Sur un ton plus moqueur, le porte-parole de l'ONG, Quentin Parrinello, a jugé qu'«il ne doit plus y avoir que Patrick Pouyanné, Geoffroy Roux de Bézieux et Bruno Le Maire qui ne savent pas ce qu'est un superprofit». Il a ainsi fait référence aux dénégations récentes du patron du Medef et du ministre de l'Economie : le premier avait accusé l'Etat d'être le réel «super profiteur» de la crise, et le second avait déclaré «ignorer ce qu'est un superprofit» à l’occasion de l’université d’été de l'organisation patronale, après s'être déjà vigoureusement opposé à toute nouvelle taxe au Parlement.
«L'indécence, mais jusqu'à quand ?», a pour sa part condamné l'essayiste Mathieu Slama, pointant du doigt l'augmentation de 52% du salaire de Patrick Pouyanné en 2021.
A rebours de ces critiques, l'économiste Philippe Herlin, soutien d'Eric Zemmour, a souscrit aux arguments du PDG du groupe et appelé, «ceux qui hurlent» et militent pour une taxation supplémentaire des bénéfices du groupe à ouvrir la voie à l'exploitation du gaz de schiste présent en France. En accompagnant cette proposition provocante d'un clin d'œil puisqu'une telle exploitation est très loin d'être à l'ordre du jour, essentiellement pour des motifs écologiques.
La gauche remet la taxe sur les superprofits à l'ordre du jour
Parallèlement à ces appréciations diverses, les partis de gauche ont présenté ce 21 septembre un texte de loi en vue d'obtenir un référendum d'initiative partagée sur la taxation des «superprofits». Le texte a été signé par 240 parlementaires, a indiqué le premier secrétaire du Parti socialiste Olivier Faure, espérant que cette procédure allait «créer un rapport de force» avec la majorité présidentielle. La proposition de loi de la Nupes doit, en cas de feu vert du Conseil constitutionnel sous un mois, obtenir près de cinq millions de signatures citoyennes en neuf mois pour déclencher un référendum.
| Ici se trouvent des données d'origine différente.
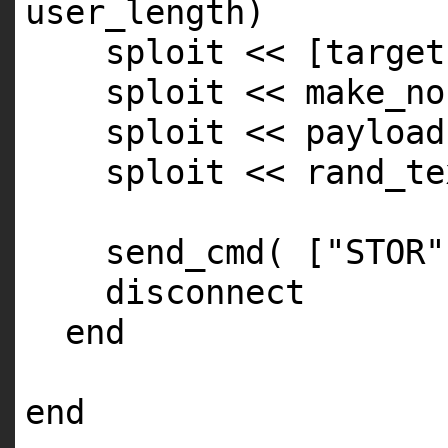
user_length)
sploit << [target
sploit << make_no
sploit << payload
sploit << rand_te
send_cmd( [
"STOR"
disconnect
end
end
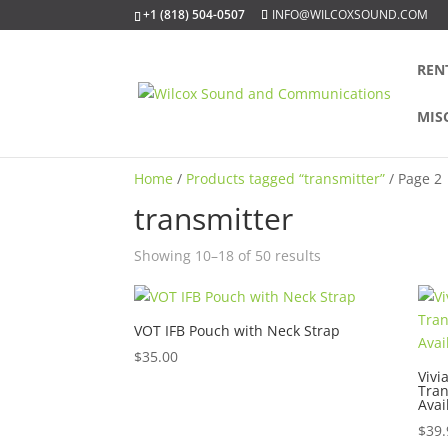
+1 (818) 504-0507
INFO@WILCOXSOUND.COM
REN
MIS
Home
/
Products tagged “transmitter”
/ Page 2
transmitter
Sorted
Showing 10–18 of 50 results
by
popularity
VOT IFB Pouch with Neck Strap
$
35.00
Vivi
Tran
Avai
$
39.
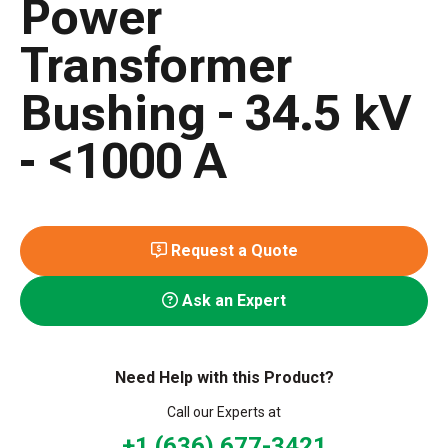
Power
Transformer
Bushing - 34.5 kV
- <1000 A
Request a Quote
Ask an Expert
Need Help with this Product?
Call our Experts at
+1 (636) 677-3421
Le texte de la Nupes prévoit de taxer les grandes entreprises «majoritairement multinationales» dont le chiffre d'affaires est supérieur à 750 millions d'euros, tous secteurs confondus. TotalEnergies figure parmi les cibles, aux côtés du groupe pharmaceutique Sanofi et de l'armateur CMA-CGM, dans des secteurs où ont été réalisés des «bénéfices exceptionnels, décorrélés de toute innovation, gain de productivité ou décision stratégique interne à l'entreprise». La «contribution», qui s'appliquerait jusqu'au 31 décembre 2025, toucherait les entreprises dont le résultat imposable supplémentaire est au moins 1,25 fois supérieur au résultat moyen des années 2017, 2018, 2019, avec un barème progressif de taxation de 20%, 25% ou 33% des fameux «superprofits».
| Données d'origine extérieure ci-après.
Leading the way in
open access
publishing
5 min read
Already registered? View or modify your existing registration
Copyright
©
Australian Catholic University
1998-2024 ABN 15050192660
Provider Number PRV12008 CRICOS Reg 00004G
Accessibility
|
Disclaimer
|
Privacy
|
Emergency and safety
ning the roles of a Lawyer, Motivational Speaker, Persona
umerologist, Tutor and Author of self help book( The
La Commission européenne envisage elle aussi une «contribution» qui serait imposée aux producteurs et distributeurs de gaz, de charbon et de pétrole, ainsi qu’un plafonnement des revenus des producteurs d'électricité engrangeant des bénéfices exceptionnels.
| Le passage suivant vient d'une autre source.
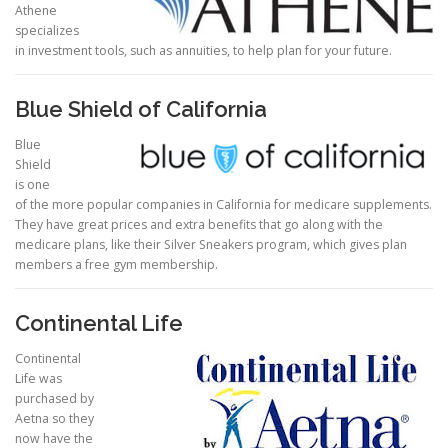
Athene
specializes
in investment tools, such as annuities, to help plan for your future.
Blue Shield of California
Blue
Shield
is one
of the more popular companies in California for medicare supplements.
They have great prices and extra benefits that go along with the
medicare plans, like their Silver Sneakers program, which gives plan
members a free gym membership.
Continental Life
Continental
Life was
purchased by
Aetna so they
now have the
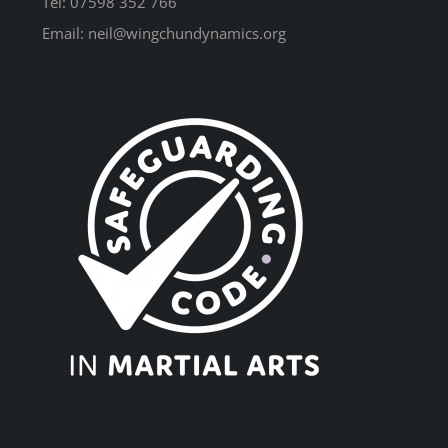
Tel: 07598 352 766
Email: neil@wingchundynamics.org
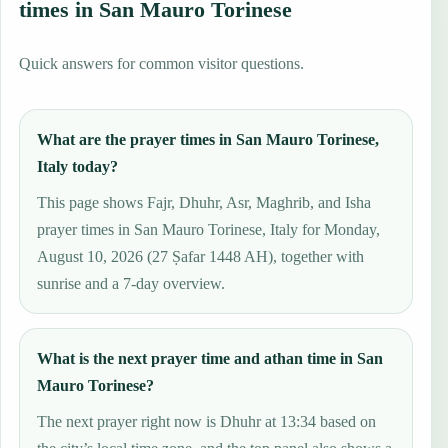
times in San Mauro Torinese
Quick answers for common visitor questions.
What are the prayer times in San Mauro Torinese,
Italy today?
This page shows Fajr, Dhuhr, Asr, Maghrib, and Isha
prayer times in San Mauro Torinese, Italy for Monday,
August 10, 2026 (27 Ṣafar 1448 AH), together with
sunrise and a 7-day overview.
What is the next prayer time and athan time in San
Mauro Torinese?
The next prayer right now is Dhuhr at 13:34 based on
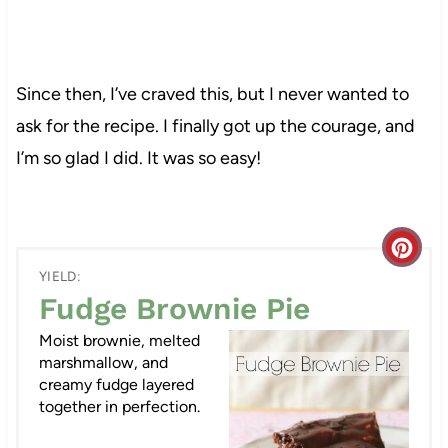
Since then, I’ve craved this, but I never wanted to
ask for the recipe. I finally got up the courage, and
I’m so glad I did. It was so easy!
C
YIELD:
r
Fudge Brownie Pie
e
Moist brownie, melted
marshmallow, and
a
creamy fudge layered
together in perfection.
t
Le secrétaire général de l'ONU Antonio Guterres avait quant à lui dénoncé début août la «cupidité» des grandes entreprises pétrolières et gazières qui réalisent des profits «scandaleux» sur «le dos des plus pauvres» et appelé les gouvernements à les taxer. Il a renouvelé cet appel à l'occasion de l'Assemblée générale des Nations unies, souhaitant que les produits de nouvelles taxes aillent aux pays du Sud les plus touchés par des événements climatiques et l'inflation.